Practice Makes Perfect, Right?

Everyone who speaks much English knows the expression practice makes perfect. However, I find the expression “perfect practice makes perfect,” generally attributed to Vince Lombardi, is more useful. Most of my experience with it comes from the equine world, but this modified expression applies equally well to the world of writing.

Perfecting Our Practice

 

A Concrete Example

Let me start with an equine example. If you don’t like or know horses, don’t worry. I try to keep out the technical details and just keep it simple.

Say I am working with a horse and we need to back up in a straight line. So every ride, I back my horse and she swings her butt to the right. I say what the heck, she backed up, right? Practice makes perfect. So I do it again and again, her butt swinging right each time. We get tired and quit for the day. The next day we repeat. And the day after. Each time her butt swings right.

Do you see the problem here? I may think I’m practicing and getting better at backing, but instead I’m teaching my horse to swing her butt to the right while backing. The more we repeat the exercise wrong, the more I engrain those bad habits. And not just in her. There’s a reason she’s swinging her butt–I’m telling her to. So whatever it is I’m doing that isn’t good enough, I’m building muscle memory to do the wrong thing. If I get on another horse, it’s very likely I would quickly train him to swing his butt right as well, since I’m so used to a right butt swing back.

Here’s where perfect practice comes in. It doesn’t mean every try is perfect, but it does mean we improve over all. Say instead of repeating the same thing over and over, I’m working to back better. My horse swings her butt right, but each time just a little bit less. Sometimes I overcompensate and her butt goes left. I praise the heck out of every try that goes better than before and ignore the occasional oopsie. I quit for the day before we’re exhausted and drained, and I mix in plenty of exercises we’re better at so we don’t get down on ourselves. That’s perfect practice. As long as I keep making progress, we’re doing it right.

Back to Writing

So how does this apply to writing? The idea is the same. We need to keep making progress if we’re going to have that perfect practice. Sometimes we focus on one particular area, accepting more flaws in others. That’s okay, as long as we keep on getting better somehow. Ideally we maintain some awareness of what’s being let go of in the process, so we don’t “forget” what still needs work.

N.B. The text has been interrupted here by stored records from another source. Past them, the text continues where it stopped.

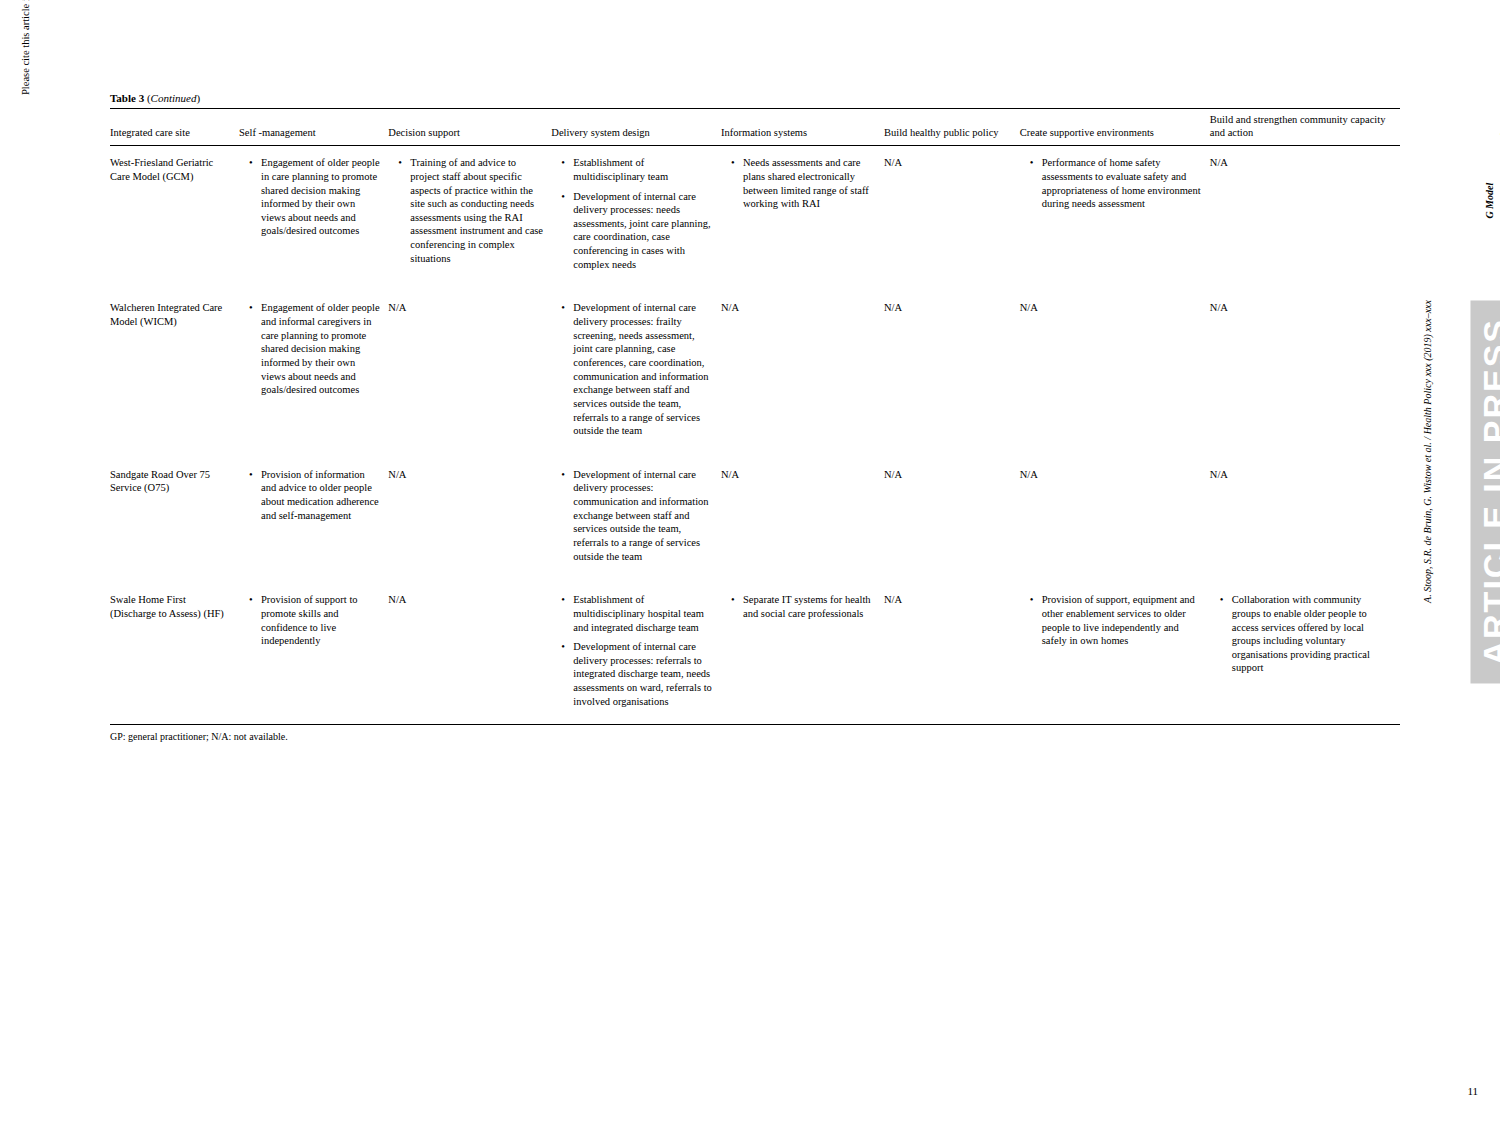Please cite this article in press as: A. Stoop, S.R. de Bruin, G. Wistow et al.. Exploring improvement plans of fourteen European integrated care sites for older people with complex needs. Health Policy (2019), https://doi.org/10.1016/j.healthpol.2019.09.009
G Model
HEAP-4152; No. of Pages 20
ARTICLE IN PRESS
A. Stoop, S.R. de Bruin, G. Wistow et al. / Health Policy xxx (2019) xxx–xxx
11
Table 3 (Continued)
| Integrated care site | Self -management | Decision support | Delivery system design | Information systems | Build healthy public policy | Create supportive environments | Build and strengthen community capacity and action |
| --- | --- | --- | --- | --- | --- | --- | --- |
| West-Friesland Geriatric Care Model (GCM) | Engagement of older people in care planning to promote shared decision making informed by their own views about needs and goals/desired outcomes | Training of and advice to project staff about specific aspects of practice within the site such as conducting needs assessments using the RAI assessment instrument and case conferencing in complex situations | Establishment of multidisciplinary team Development of internal care delivery processes: needs assessments, joint care planning, care coordination, case conferencing in cases with complex needs | Needs assessments and care plans shared electronically between limited range of staff working with RAI | N/A | Performance of home safety assessments to evaluate safety and appropriateness of home environment during needs assessment | N/A |
| Walcheren Integrated Care Model (WICM) | Engagement of older people and informal caregivers in care planning to promote shared decision making informed by their own views about needs and goals/desired outcomes | N/A | Development of internal care delivery processes: frailty screening, needs assessment, joint care planning, case conferences, care coordination, communication and information exchange between staff and services outside the team, referrals to a range of services outside the team | N/A | N/A | N/A | N/A |
| Sandgate Road Over 75 Service (O75) | Provision of information and advice to older people about medication adherence and self-management | N/A | Development of internal care delivery processes: communication and information exchange between staff and services outside the team, referrals to a range of services outside the team | N/A | N/A | N/A | N/A |
| Swale Home First (Discharge to Assess) (HF) | Provision of support to promote skills and confidence to live independently | N/A | Establishment of multidisciplinary hospital team and integrated discharge team Development of internal care delivery processes: referrals to integrated discharge team, needs assessments on ward, referrals to involved organisations | Separate IT systems for health and social care professionals | N/A | Provision of support, equipment and other enablement services to older people to live independently and safely in own homes | Collaboration with community groups to enable older people to access services offered by local groups including voluntary organisations providing practical support |
GP: general practitioner; N/A: not available.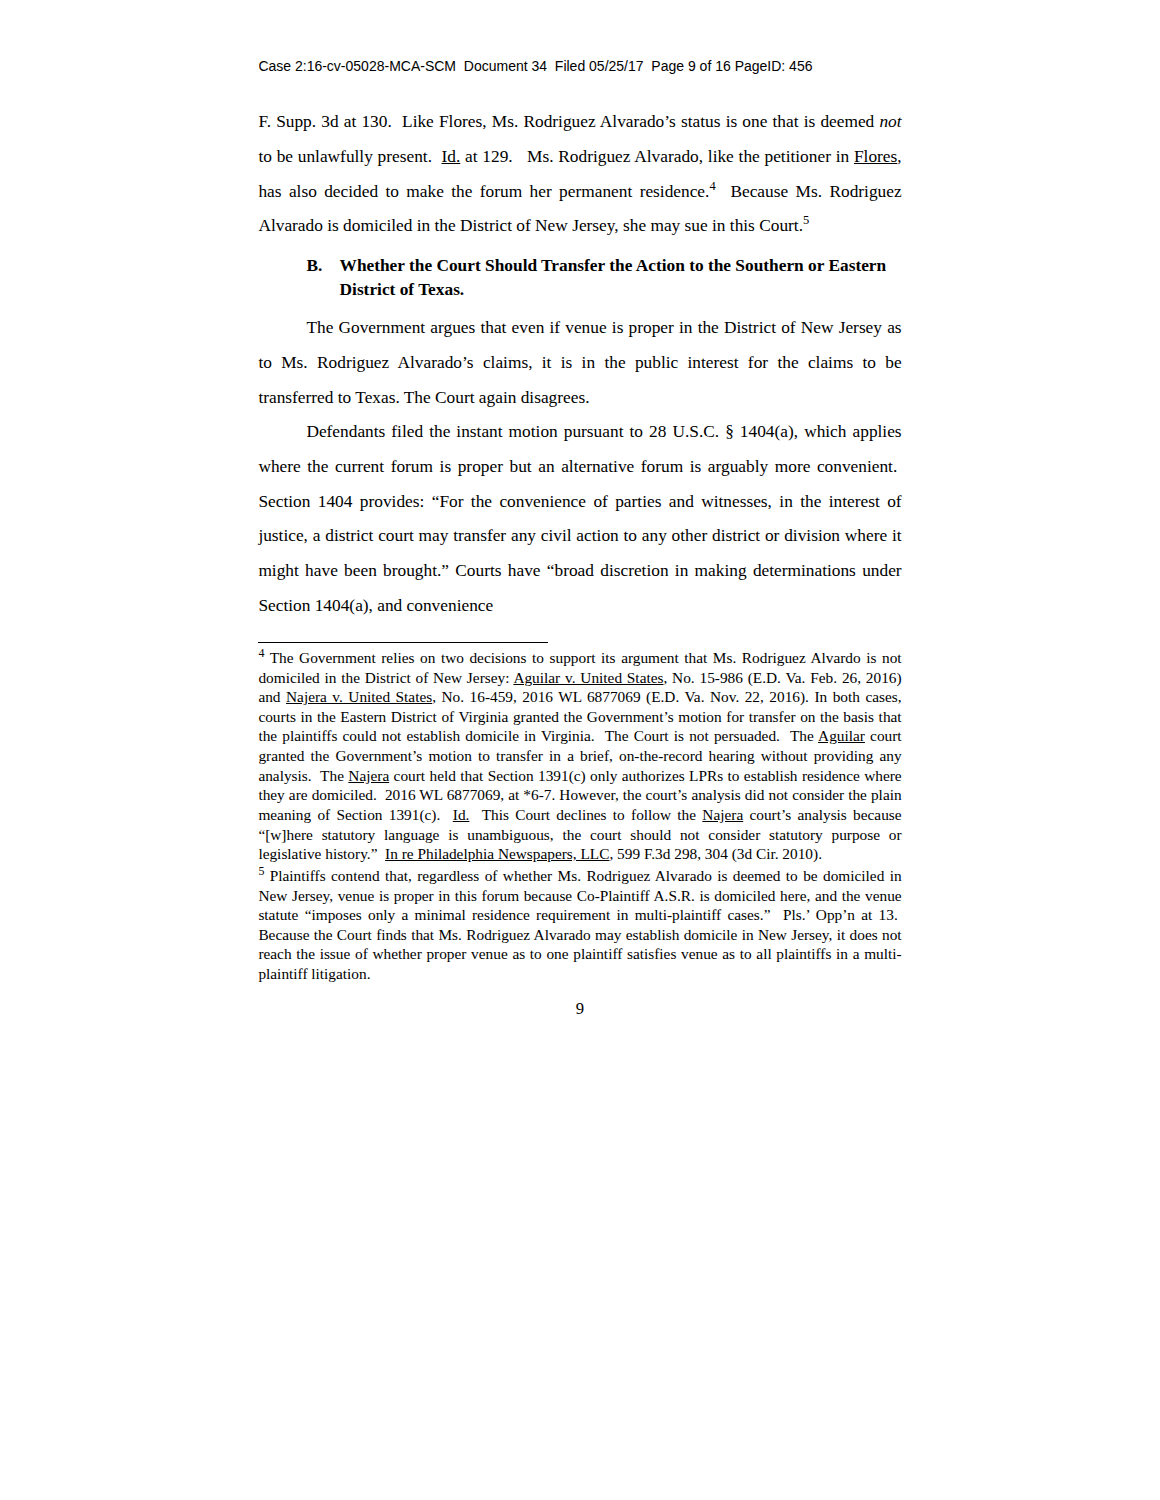Case 2:16-cv-05028-MCA-SCM Document 34 Filed 05/25/17 Page 9 of 16 PageID: 456
F. Supp. 3d at 130. Like Flores, Ms. Rodriguez Alvarado’s status is one that is deemed not to be unlawfully present. Id. at 129. Ms. Rodriguez Alvarado, like the petitioner in Flores, has also decided to make the forum her permanent residence.4 Because Ms. Rodriguez Alvarado is domiciled in the District of New Jersey, she may sue in this Court.5
B.
Whether the Court Should Transfer the Action to the Southern or Eastern District of Texas.
The Government argues that even if venue is proper in the District of New Jersey as to Ms. Rodriguez Alvarado’s claims, it is in the public interest for the claims to be transferred to Texas. The Court again disagrees.
Defendants filed the instant motion pursuant to 28 U.S.C. § 1404(a), which applies where the current forum is proper but an alternative forum is arguably more convenient. Section 1404 provides: “For the convenience of parties and witnesses, in the interest of justice, a district court may transfer any civil action to any other district or division where it might have been brought.” Courts have “broad discretion in making determinations under Section 1404(a), and convenience
4 The Government relies on two decisions to support its argument that Ms. Rodriguez Alvardo is not domiciled in the District of New Jersey: Aguilar v. United States, No. 15-986 (E.D. Va. Feb. 26, 2016) and Najera v. United States, No. 16-459, 2016 WL 6877069 (E.D. Va. Nov. 22, 2016). In both cases, courts in the Eastern District of Virginia granted the Government’s motion for transfer on the basis that the plaintiffs could not establish domicile in Virginia. The Court is not persuaded. The Aguilar court granted the Government’s motion to transfer in a brief, on-the-record hearing without providing any analysis. The Najera court held that Section 1391(c) only authorizes LPRs to establish residence where they are domiciled. 2016 WL 6877069, at *6-7. However, the court’s analysis did not consider the plain meaning of Section 1391(c). Id. This Court declines to follow the Najera court’s analysis because “[w]here statutory language is unambiguous, the court should not consider statutory purpose or legislative history.” In re Philadelphia Newspapers, LLC, 599 F.3d 298, 304 (3d Cir. 2010).
5 Plaintiffs contend that, regardless of whether Ms. Rodriguez Alvarado is deemed to be domiciled in New Jersey, venue is proper in this forum because Co-Plaintiff A.S.R. is domiciled here, and the venue statute “imposes only a minimal residence requirement in multi-plaintiff cases.” Pls.’ Opp’n at 13. Because the Court finds that Ms. Rodriguez Alvarado may establish domicile in New Jersey, it does not reach the issue of whether proper venue as to one plaintiff satisfies venue as to all plaintiffs in a multi-plaintiff litigation.
9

[epq-quote align=”align-right”]Any time we allow ourselves to do the wrong thing over and over without improvement, we engrain that bad habit. Once those habits are thoroughly engrained, it’s going to take a lot more effort to remove them.[/epq-quote] Any time we allow ourselves to do the wrong thing over and over without improvement, we engrain that bad habit. Once those habits are thoroughly engrained, it’s going to take a lot more effort to remove them. At the same time, we need to allow ourselves room to make mistakes. We can’t do everything right at once in the beginning. And there will always be room for improvement in our work, even when we’re best-selling authors. Becoming overly critical is as dangerous to our growth as being insufficiently critical.

We need to balance our challenges with successes, our awareness of our flaws with equal awareness of our strength. We need to accept that some days are harder than others and some skills come more easily than others. Our focus needs to be on the progress we do make more than on the progress we still need to make.

Unlike the horse example, where there is a concrete guideline of straight versus crooked, writing is more diffuse and fluid. Something might be right one time but absolutely wrong another. If we want to improve as writers, we really need a skilled editor or a competent peer review group to improve. Because we easily become blind to our own flaws and strengths, having other eyes point them out helps us grow more quickly and completely.

Remember that every writer is different. An exercise that fails for one person might be just right for someone else. The only way to know is to evaluate the progress, preferably by having people who are honest with you tell you if it’s working. A writer whose skills are improving will continually turn in better drafts. Sure, we can have bad days where things go wrong. Or we might let our focus slide on one skill while it’s aimed at another. But overall we’re making progress somehow.

As my previous horse instructor, Ron James, says, “Progress–not perfection.” As writers we want as close to perfection as we can get on those final drafts before we post, submit to a publisher, or self-publish, but in between, we just need progress on each revision, whether it takes one or twenty or a hundred.

A Series Is Born

My goal here is not to give you a bunch of vague theory, but to provide concrete examples of ways to improve our practice methods. I also want to look at ideas for concrete tools for problems many of us face at one time or another.

Do I know everything? Definitely not. I’m learning here just like you are. I am simply trying to share some of the experience I do have and I hope to learn from the experiences others of you have. I also want to make sure you’re being honest with yourself about how you practice. My hope is that the series can expose some of you to ways to turn some of your struggles into success, whatever they may be and whatever tools you find are most effective for you.